● **Work request**:
The answer must consist of every line in the records that contains the word "pueden".

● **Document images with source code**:

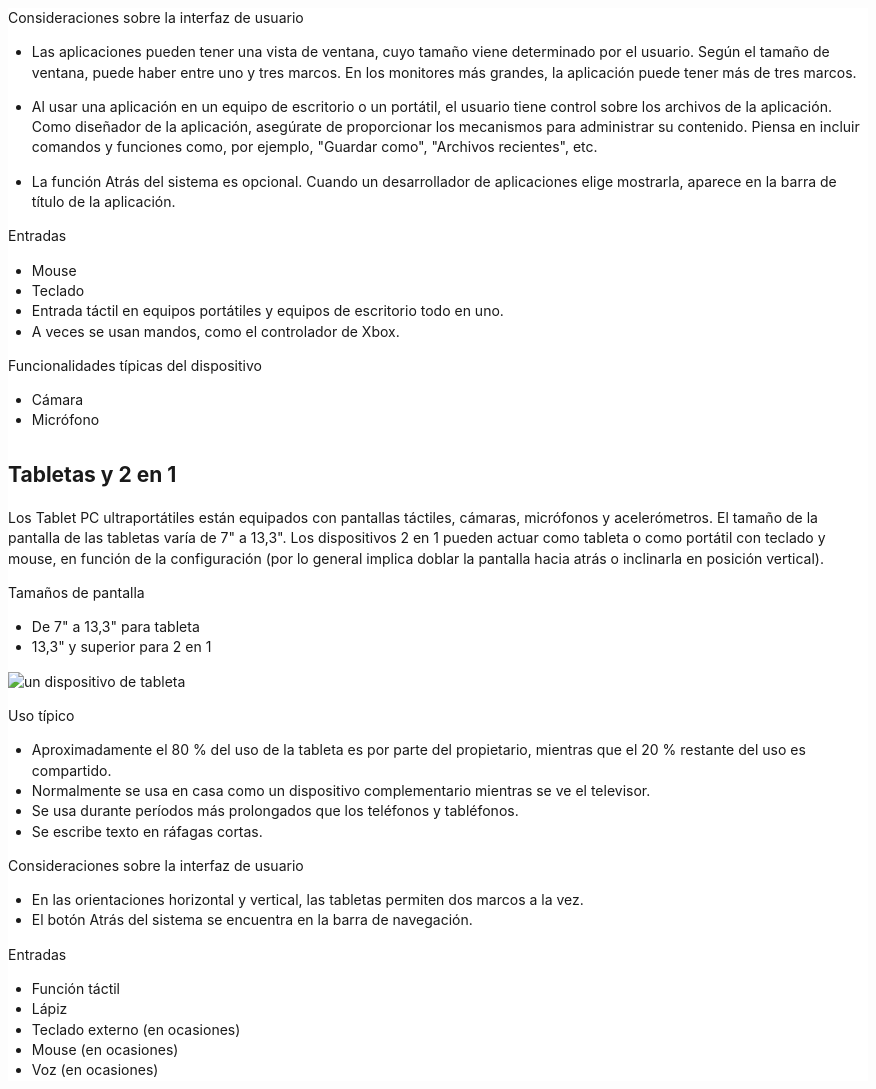 Consideraciones sobre la interfaz de usuario
-   Las aplicaciones pueden tener una vista de ventana, cuyo tamaño viene determinado por el usuario. Según el tamaño de ventana, puede haber entre uno y tres marcos. En los monitores más grandes, la aplicación puede tener más de tres marcos.

-   Al usar una aplicación en un equipo de escritorio o un portátil, el usuario tiene control sobre los archivos de la aplicación. Como diseñador de la aplicación, asegúrate de proporcionar los mecanismos para administrar su contenido. Piensa en incluir comandos y funciones como, por ejemplo, "Guardar como", "Archivos recientes", etc.

-   La función Atrás del sistema es opcional. Cuando un desarrollador de aplicaciones elige mostrarla, aparece en la barra de título de la aplicación.

Entradas
-   Mouse
-   Teclado
-   Entrada táctil en equipos portátiles y equipos de escritorio todo en uno.
-   A veces se usan mandos, como el controlador de Xbox.

Funcionalidades típicas del dispositivo
-   Cámara
-   Micrófono

## <a name="tablets-and-2-in-1s"></a>Tabletas y 2 en 1


Los Tablet PC ultraportátiles están equipados con pantallas táctiles, cámaras, micrófonos y acelerómetros. El tamaño de la pantalla de las tabletas varía de 7" a 13,3". Los dispositivos 2 en 1 pueden actuar como tableta o como portátil con teclado y mouse, en función de la configuración (por lo general implica doblar la pantalla hacia atrás o inclinarla en posición vertical).

Tamaños de pantalla
- De 7" a 13,3" para tableta
- 13,3" y superior para 2 en 1

![un dispositivo de tableta](images/device-primer/device-primer-tablet.png)

Uso típico
-   Aproximadamente el 80 % del uso de la tableta es por parte del propietario, mientras que el 20 % restante del uso es compartido.
-   Normalmente se usa en casa como un dispositivo complementario mientras se ve el televisor.
-   Se usa durante períodos más prolongados que los teléfonos y tabléfonos.
-   Se escribe texto en ráfagas cortas.

Consideraciones sobre la interfaz de usuario
-   En las orientaciones horizontal y vertical, las tabletas permiten dos marcos a la vez.
-   El botón Atrás del sistema se encuentra en la barra de navegación.

Entradas
-   Función táctil
-   Lápiz
-   Teclado externo (en ocasiones)
-   Mouse (en ocasiones)
-   Voz (en ocasiones)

● **Response below**:
-   Las aplicaciones pueden tener una vista de ventana, cuyo tamaño viene determinado por el usuario. Según el tamaño de ventana, puede haber entre uno y tres marcos. En los monitores más grandes, la aplicación puede tener más de tres marcos.
Los Tablet PC ultraportátiles están equipados con pantallas táctiles, cámaras, micrófonos y acelerómetros. El tamaño de la pantalla de las tabletas varía de 7" a 13,3". Los dispositivos 2 en 1 pueden actuar como tableta o como portátil con teclado y mouse, en función de la configuración (por lo general implica doblar la pantalla hacia atrás o inclinarla en posición vertical).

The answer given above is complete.